I'm currently doing exploratory data analysis on a big survey dataset, and I've come across a column labeled 'Age' that contains value categories like 'under 18 years old', '18-24 years old', '24-31 years old', etc. I'd like to calculate the mean age, but since these values are categorized as object types, it's been tricky! I've considered calculating average ages for each category to find the overall average. What suggestions do you have for handling this situation? Thanks in advance for your help!
5 Answers
To make it easier, you could create a list where each age range corresponds to a number. For example, turn 'under 18' into 17, '18-24' into 21, and so on. This way, you'll have a structure that lets you calculate means or medians without much fuss.
Honestly, I wouldn't change those buckets! Keeping them allows for more flexible analysis later on. However, if you really need an average, consider finding the midpoints of each range and using that as a basis for your mean/median calculations.
In cases like 'under 18' years old, it's tricky. You might need to assign a sensible estimate, like 16, for analysis, but be consistent with your approach! Take midpoint values for ranges just to create a fair estimate. Just keep in mind this may introduce some slight inaccuracies!
It sounds like you're dealing with ordinal data with those age brackets. Unfortunately, you can't really compute the average age from those categories directly. However, you can calculate the distribution or the median if needed. Focus on counting how many fall into each bracket for a clearer picture!
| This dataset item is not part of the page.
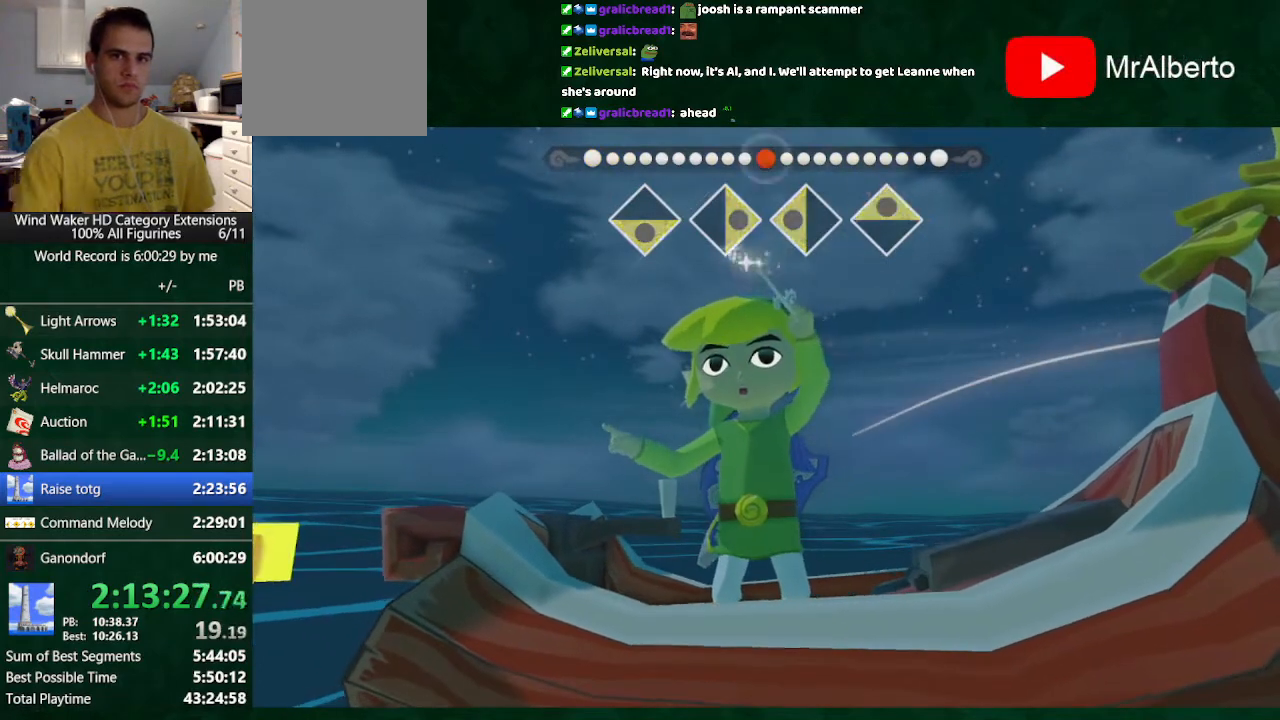
{"buttons": [], "left_stick": "center", "right_stick": "center", "events": []}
You can't really convert 'under 18' to a specific integer—it's a condition, not a number. But for analysis, taking the median value of each range can work well! Just remember, for ranges like '65 and older', you'd have to decide on a reasonable upper limit for your calculations.
Thanks for the tip! That's a good point about using an upper limit for the upper age brackets.

I appreciate the insight! I’ll be sure to apply the same method consistently throughout.